5. Conclusions and Future Work
In the task of semantic segmentation for high-resolution images, achieving accurate segmentation results necessitates a comprehensive analysis of both detailed features and contextual information within the image. This paper presents a novel model specifically designed for performing ultra-high-resolution remote sensing imagery’s semantic segmentation. This model uses an attention mechanism and a multi-branch structure to perform feature fusion at two levels, and by adding the SENet module and transformer, it can effectively complete fine image processing through the local and surrounding branches and enhance the precision of semantic segmentation using the global contextual information captured by the global branch. We conducted extensive testing on the Vaihingen and Potsdam datasets, which encompass a diverse range of urban scenes and natural landscapes, ensuring the robustness of our approach. Compared to the majority of ResNet-based models, this model has higher segmentation precision.
Our research holds immense practical significance, as it offers valuable insights that can be applied across various domains in real-world applications. In fields such as unmanned driving and smart city, accurate semantic segmentation will greatly improve the security of targets to be identified or the accuracy of information systems, and it has significant real implications. Additionally, our approach enables the processing of remote sensing images within a specific time frame, allowing for the extraction of intricate information. This enables us to discern the patterns of development and changes in ground objects within a designated area, thus providing essential decision support for relevant stakeholders.

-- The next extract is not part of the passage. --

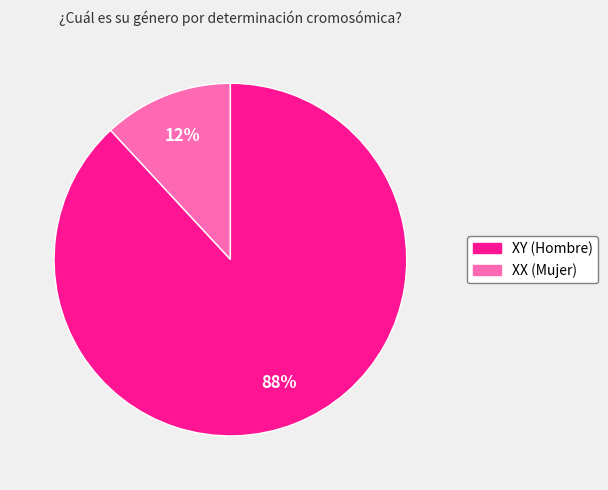

To the nearest percent, what is the average slice percentage?

50%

Our future work will focus on enhancing computational efficiency and promoting model lightweights. We aim to optimize the model architecture to reduce computational burdens while maintaining accuracy. This includes utilizing techniques such as deep convolution and point convolution instead of standard convolution, as well as integrating void convolution into the SE module to minimize computational parameters. Additionally, we will adjust the multi-branch structure and introduce a dynamic weight adjustment mechanism to accelerate processing speed without significantly impacting performance.